One week out from the MLB trade deadline and it's anyone's guess as to whether the Nationals actually move Juan Soto before Aug. 2.

If you've seen one headline stating definitively why Washington will trade its 23-year-old superstar, you've seen another stating just the opposite.


One thing is for certain: If the Nationals do decide to trade Soto, the return they get back better be astronomical. Otherwise, what's the point?

And that's exactly what former Nationals GM, er, MLB analyst Jim Bowden is predicting. Not only will the Nats get their asking price, he says, but they may even get more than that. Or, "the biggest haul in #MLB history," as he put it.

Bowden noting the market sizes is an oft-overlooked part of the equation here, should the Nationals decide to move Soto. It's a nuance that 106.7 The Fan's Grant Paulsen also noted last week when reporting why the baseball people inside the organization may have a differing opinion than ownership about what to do with their highly in-demand slugger.

"They would like to trade him now, because then your smaller and medium market teams are gonna get in on this," Paulsen observed on 106.7 The Fan. "Because they can talk their owners into having three swings with Juan Soto to win a World Series. It's unprecedented. You normally trade for a guy like Soto, you get one run, renting him for a few months. You get two runs if you're lucky. See: Trea Turner from Washington to LA last year for a year and a half left.
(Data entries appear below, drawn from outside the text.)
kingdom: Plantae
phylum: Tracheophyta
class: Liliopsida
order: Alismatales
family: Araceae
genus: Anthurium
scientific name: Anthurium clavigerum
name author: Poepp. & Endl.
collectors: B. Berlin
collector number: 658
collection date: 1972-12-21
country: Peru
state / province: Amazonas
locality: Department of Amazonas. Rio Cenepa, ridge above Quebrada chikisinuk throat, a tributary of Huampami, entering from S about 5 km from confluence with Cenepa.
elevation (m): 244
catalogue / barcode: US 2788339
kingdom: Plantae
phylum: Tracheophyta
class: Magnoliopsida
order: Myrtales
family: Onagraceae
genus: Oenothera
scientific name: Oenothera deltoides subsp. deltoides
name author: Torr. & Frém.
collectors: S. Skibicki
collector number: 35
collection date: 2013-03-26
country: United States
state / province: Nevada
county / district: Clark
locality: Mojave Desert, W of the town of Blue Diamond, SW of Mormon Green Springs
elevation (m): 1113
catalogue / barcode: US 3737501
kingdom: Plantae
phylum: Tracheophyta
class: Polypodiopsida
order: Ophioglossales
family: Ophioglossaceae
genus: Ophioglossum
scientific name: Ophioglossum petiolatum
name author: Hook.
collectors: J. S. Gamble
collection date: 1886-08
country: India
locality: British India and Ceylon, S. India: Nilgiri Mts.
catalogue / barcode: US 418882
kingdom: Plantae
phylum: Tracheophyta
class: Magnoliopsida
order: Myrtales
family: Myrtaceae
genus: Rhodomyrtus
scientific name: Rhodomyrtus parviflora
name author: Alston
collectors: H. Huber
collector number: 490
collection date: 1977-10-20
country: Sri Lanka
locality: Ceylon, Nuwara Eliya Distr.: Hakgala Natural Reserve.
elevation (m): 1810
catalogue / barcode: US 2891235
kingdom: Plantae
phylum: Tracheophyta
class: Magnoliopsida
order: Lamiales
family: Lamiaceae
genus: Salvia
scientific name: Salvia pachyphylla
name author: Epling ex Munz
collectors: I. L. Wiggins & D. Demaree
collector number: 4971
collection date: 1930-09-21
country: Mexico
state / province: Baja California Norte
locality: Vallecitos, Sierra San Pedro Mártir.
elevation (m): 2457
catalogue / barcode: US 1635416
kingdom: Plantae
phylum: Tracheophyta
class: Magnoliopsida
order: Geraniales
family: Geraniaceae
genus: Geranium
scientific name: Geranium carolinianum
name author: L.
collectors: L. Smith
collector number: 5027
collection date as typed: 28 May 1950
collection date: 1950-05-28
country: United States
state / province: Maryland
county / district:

This is two and a half years and three postseasons."

"So a Tampa Bay, or a San Francisco or a Milwaukee, or these teams that would never spend on him to keep him in free agency," he added, "they could still give up the four or five, six prospects — whatever it might take — to bring him in because they have an opportunity to win two titles in the next three years, and that's justified to them. So the baseball people, I believe, would like to trade him now."

Paulsen, it should be noted, was 'not convinced' the Lerners would sign off on a Soto trade, suggesting that they may put the kibosh on any potential deal just as they did with Bryce Harper in 2018, perhaps because of the weight of their own legacy and being known as the owners who traded a future Hall of Famer.